Increase awareness of the impact of the professional on the personal, and the personal on the professional .
Explore poetry and writing as practices of self-care .
Ronna Bloom is the author of six books of poetry. Her most recent book, The More, was published by Pedlar Press in 2017 and long listed for the City of Toronto Book Award. Her poems have been recorded by the CNIB and translated into Spanish, Bangla, and Chinese. She has collaborated with health care professionals, filmmakers, academics, students, spiritual leaders, and architects.

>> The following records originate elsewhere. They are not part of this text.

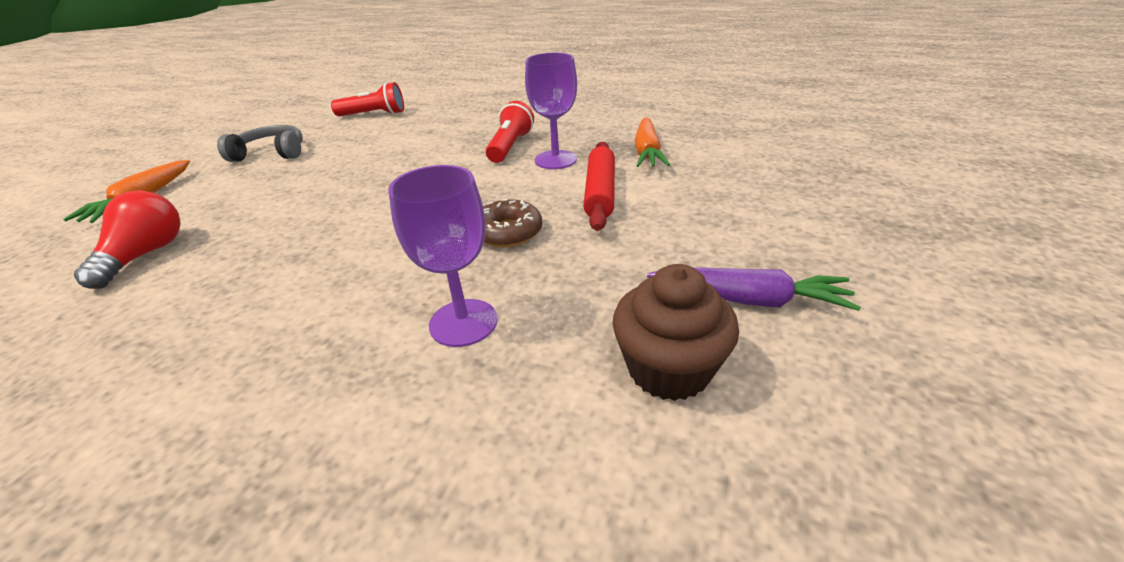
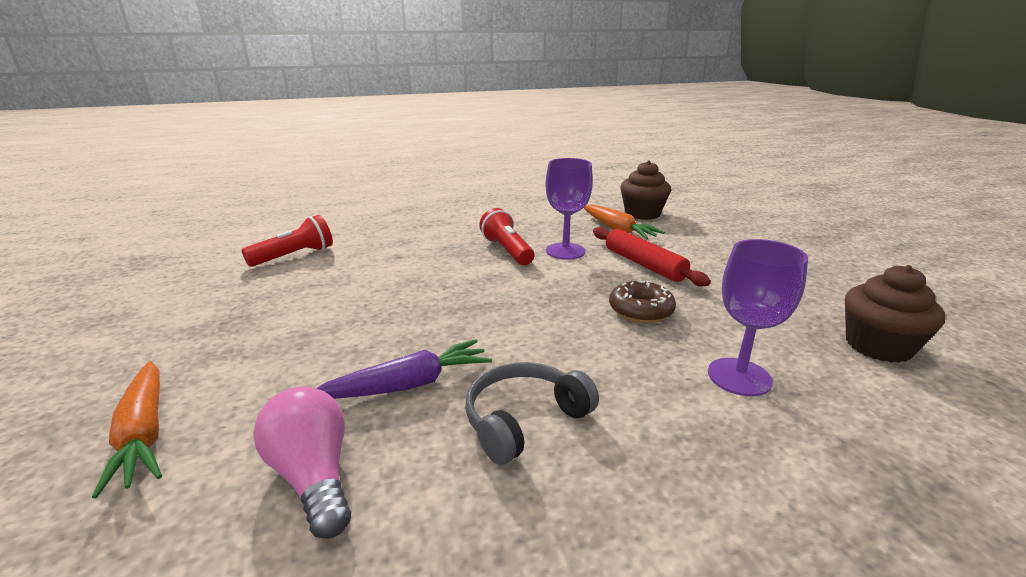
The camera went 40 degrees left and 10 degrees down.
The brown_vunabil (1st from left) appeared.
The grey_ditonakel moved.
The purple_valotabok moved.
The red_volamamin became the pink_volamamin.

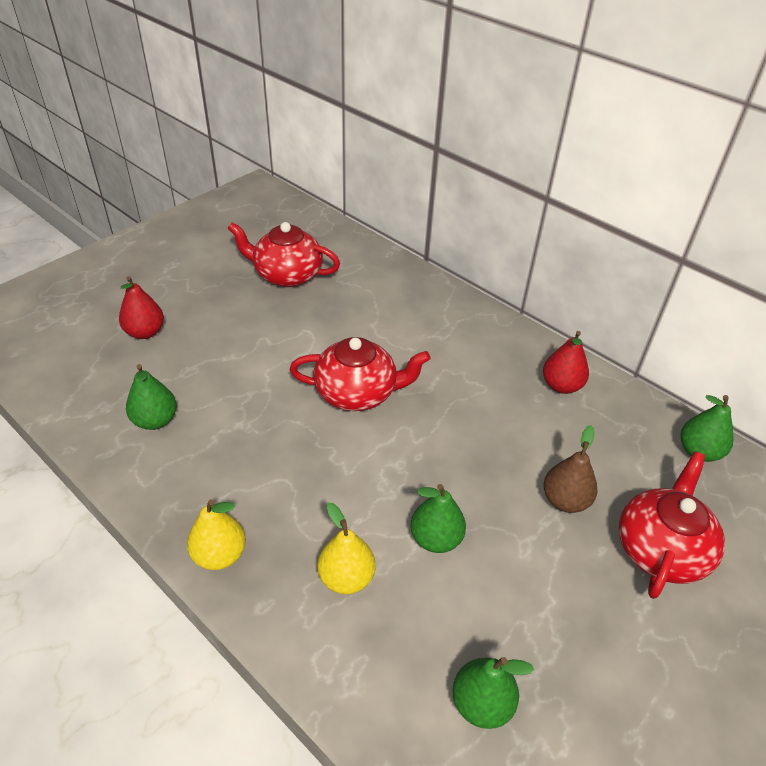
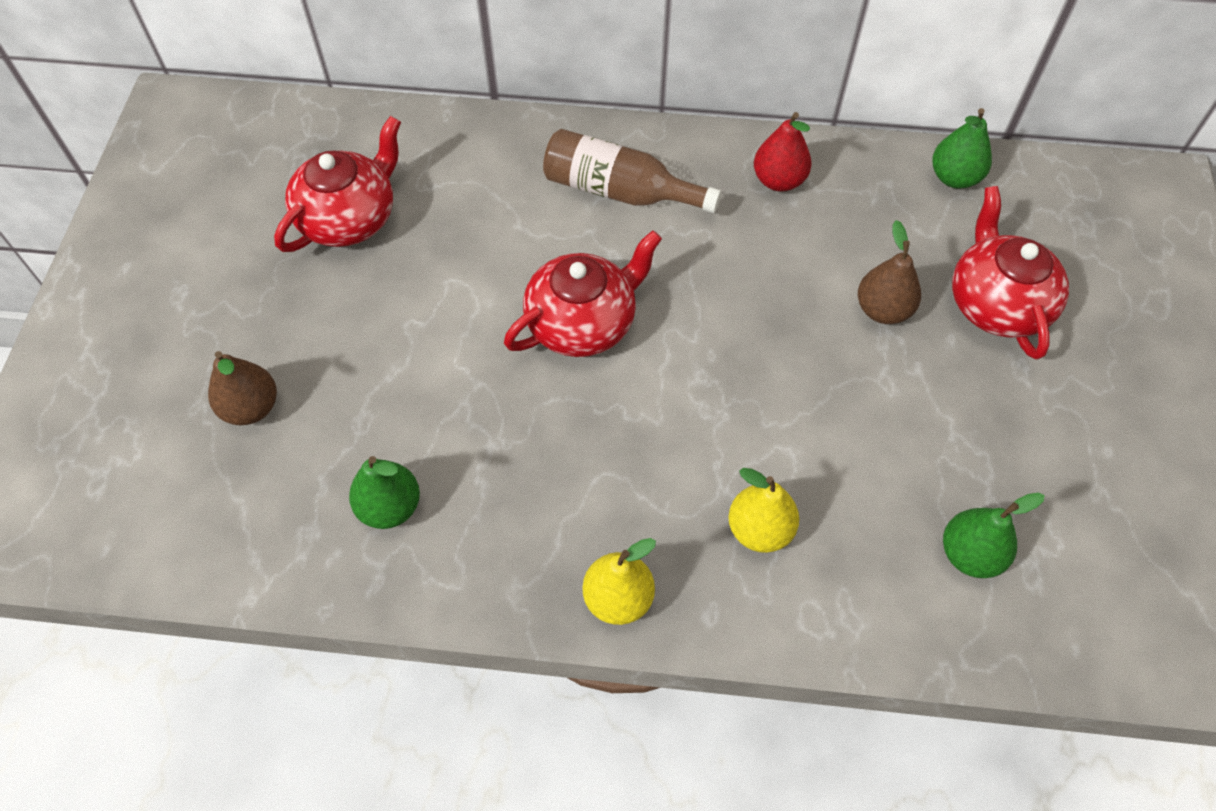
The camera went 35 degrees left and 15 degrees up.
The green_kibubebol (2nd from left) disappeared.
The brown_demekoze appeared.
The red_kibubebol (1st from left) became the brown_kibubebol (1st from left).
The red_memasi (1st from left) turned 150 degrees clockwise.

A frequent guest in the faculties of Nursing, Medicine, Public Health, as well at teaching hospitals, she brings 25 years of psychotherapy practice to her work as a poet and facilitator.
Ronna developed the first Poet in Residence program at Sinai Health which ran from 2012-2019. She is currently Poet in Community to the University of Toronto and Poet in Residence in the Health, Arts and Humanities Programme. Her "Spontaneous Poetry Booth" and "RX for Poetry" have been featured in hospitals, fundraisers and local fairs in Canada and abroad. ronnabloom.com
By requesting to join this ZOOM writing workshop, you confirm that you are a University of Toronto-affiliated health professional, clinician or health professions student. Any personal narratives shared must respect patient confidentiality and their right to complete privacy. If verbally sharing a piece of writing about a clinical encounter during the workshop, you must change a patient's name and omit /alter any other unique or identifying characteristics. Sessions must not be audio or video-recorded.